Study: Arctic Getting Darker, Making Earth Warmer
Despite a
late-season boost from the cold weather patterns similar to those that
blasted England with terrific storms in February, Arctic sea ice is
still on a long-term decline, according to the National Snow and Ice
Data Center.
The Arctic ice cap
expands every winter and shrinks every summer, in response to changing
temperatures, sunlight and weather conditions. The sea ice hit its
annual peak on March 21, covering 5.76 million square miles (14.91
million square kilometers), the NSIDC reported last week.

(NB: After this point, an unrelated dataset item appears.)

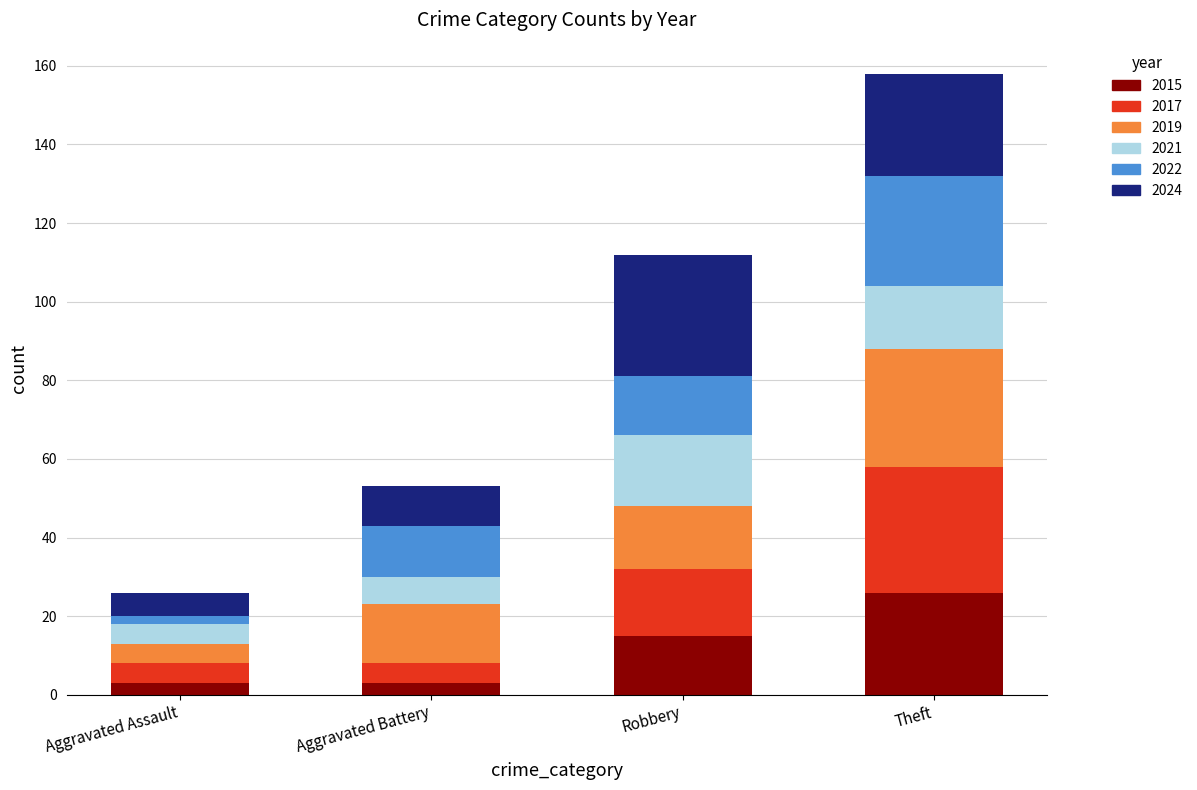

Reading left to right, list the values for the 2015 series.

Aggravated Assault=3	Aggravated Battery=3	Robbery=15	Theft=26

That's the
fifth-lowest maximum extent since satellite record keeping started in
1979.
But until mid-March, researchers monitoring the icy blanket's annual growth thought the sea ice would be even smaller this year.
This
winter, the Arctic ice cover was hovering significantly below long-term
averages through the beginning of March, the NSIDC said. But ice pack
surged toward the Barents Sea north of Norway and the Bering Sea between
Alaska and Russia in mid-March, driven by strong winds. The surface
winds were kicked up by an low-pressure weather system in the eastern
Arctic and North Atlantic associated with a positive phase of the Arctic
Oscillation, the NSIDC said. The Arctic Oscillation is an atmospheric
circulation pattern over the northern polar region that affects the jet
stream. It causes stormy conditions over the North Atlantic when it is
in a positive, low-pressure phase. [Video: Arctic Sea-Ice Continues To Thin]
In
the past decade, the Arctic ice-cap extent has bobbed back and forth
among top 10 record lows, all the while continuing an overall steady
decline that started in the 1970s. Since 1978, the winter Arctic ice cap has shrunk
by 12 percent per decade, the NSIDC said in a statement. The lowest
winter maximum on record occurred in 2011, when the sea ice extended
5.65 million square miles (14.63 million square km).
On
the other hand, the proportion of so-called multiyear ice was higher
this year than in 2013: About 43 percent of this year's ice was more
than a year old, compared to only 30 percent last winter. Still, much of
that multiyear ice is only two years old, left over from the relatively
cool 2013 Arctic summer melt season. Only 7 percent of the multiyear
ice is older than 5 years, half of the amount present in February 2007.